COP 3402 meeting -*- Outline -*-

* Overview of Symbol Tables and Declaration Checking

** declarations vs. uses
   This is a key distinction for checking.
------------------------------------------
          DECLARATIONS VS. USES

Def: a *declaration* of an identifier


Def: a *use* of an identifier


------------------------------------------
  ... introduces that identifier into the program
      and states what its attributes are

      E.g., const, var, and proc declarations in SPL

      Attributes may be stated implicitly.
       E.g., the name of a constant or variable,
             or the offset of a variable from the start of a block
             or the type in SPL (which is always integer)

  ... changes or refers to the identifier's value
      (for a variable, the value stored in the location the variable denotes)
      E.g., assignment to a variable
            reference to a constant or variable in an expression
            call of a proc

      Q: Are declarations of variables also uses?
         No! These are mutually exclusive

------------------------------------------
      WHICH ARE DECLARATIONS? USES?

% file decl-use.spl
begin
   var x, y;   % 1 and 2
   proc p      % 3
   begin
     const y = 4;  % 4
     call p    % 5
   end;
   x := x + y; % 6, 7, and 8
   call p      % 9
end.
------------------------------------------
    Q: Which is a declaration?
        1, 2, 3, 4
    Q: Which is a use?
        5, 6, 7, 8, 9

** Goals
------------------------------------------
        GOALS OF DECLARATION CHECKING

Check that:

  1. Each declaration has a 


  2. Each use of an identifier is
   

------------------------------------------
      ... unique name in a potential scope
          (don't allow duplicate declarations)

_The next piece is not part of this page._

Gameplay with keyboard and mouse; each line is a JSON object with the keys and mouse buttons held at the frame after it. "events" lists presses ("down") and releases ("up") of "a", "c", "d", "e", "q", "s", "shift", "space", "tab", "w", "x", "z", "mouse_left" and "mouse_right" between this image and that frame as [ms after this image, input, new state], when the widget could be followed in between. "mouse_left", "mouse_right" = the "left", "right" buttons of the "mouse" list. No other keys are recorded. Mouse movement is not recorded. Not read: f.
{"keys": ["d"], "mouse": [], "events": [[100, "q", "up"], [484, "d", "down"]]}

      ... for a name that has already been declared
          (can't use undeclared identifiers)
          (so we can know what its attributes are, such as location, type)

      Q: What should be done if the programming language
         doesn't have declarations?

         (Many languages, like Python, Smalltalk, and ML,
         don't declare types of identifiers, but still
         have declaration sites, e.g., function parameters or names
         introduce in let-expressions that must be used to declare
         names before they are used)

         What should be done is to record the attributes of a name
         when it is first used, and accumulate information after that,
         checking for consistent usage, and at the end check that each
         used name has been used in a way that defined/declared it.

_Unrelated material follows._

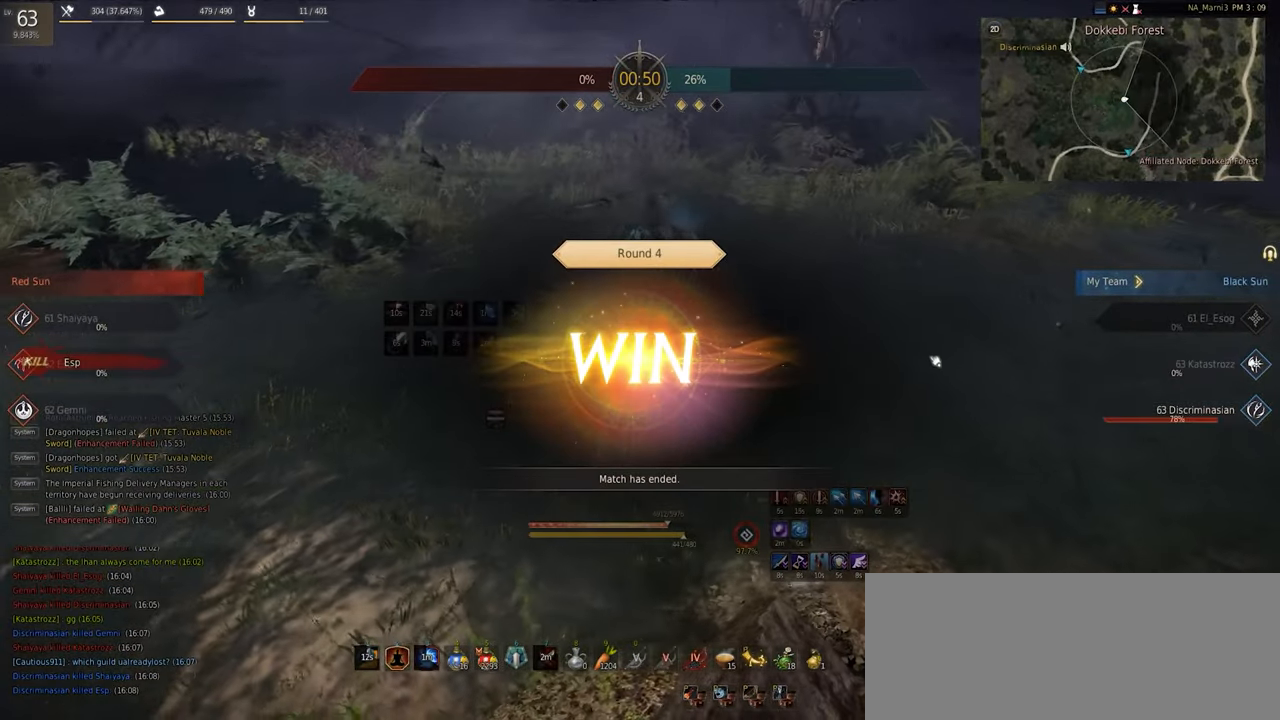
{"keys": [], "mouse": [], "events": [[184, "d", "up"]]}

         (However, there are some without even that such declarations
          before uses: Unix bash shell, Wolfram Language for
          Mathematica, APL... these either create variables on
          first use or use dynamic scoping or both!)

** What is a symbol table
*** definition and data structures
------------------------------------------
          SYMBOL TABLE

def: a *symbol table* is


Data Structures:


------------------------------------------
   ...  a mapping from identifiers to their attributes
           (the attributes are typically gathered from their declaration)

        For simple languages (like assemblers) without any nesting of
        potential scopes, this is one single mapping that is built for the
        entire program,
        but for more complex languages (like SPL, Pascal, Algol, C, C++,
        Java, etc.), there will be a mapping for each point of the
        program, that is built up in each potential scope.

        Q: What kind of data structures/algorithms could be used
           for a symbol table?
        A hash table (with hashed lookup),
        an array or list (with linear search), or
        a binary search tree (with binary search).

        Q: Which is easiest to implement?
        (an array or linked list with linear search...)

        Q: When used to check a program, which is more common:
        adding/inserting a new mapping (name, attributes) or
        looking up the attributes of a name?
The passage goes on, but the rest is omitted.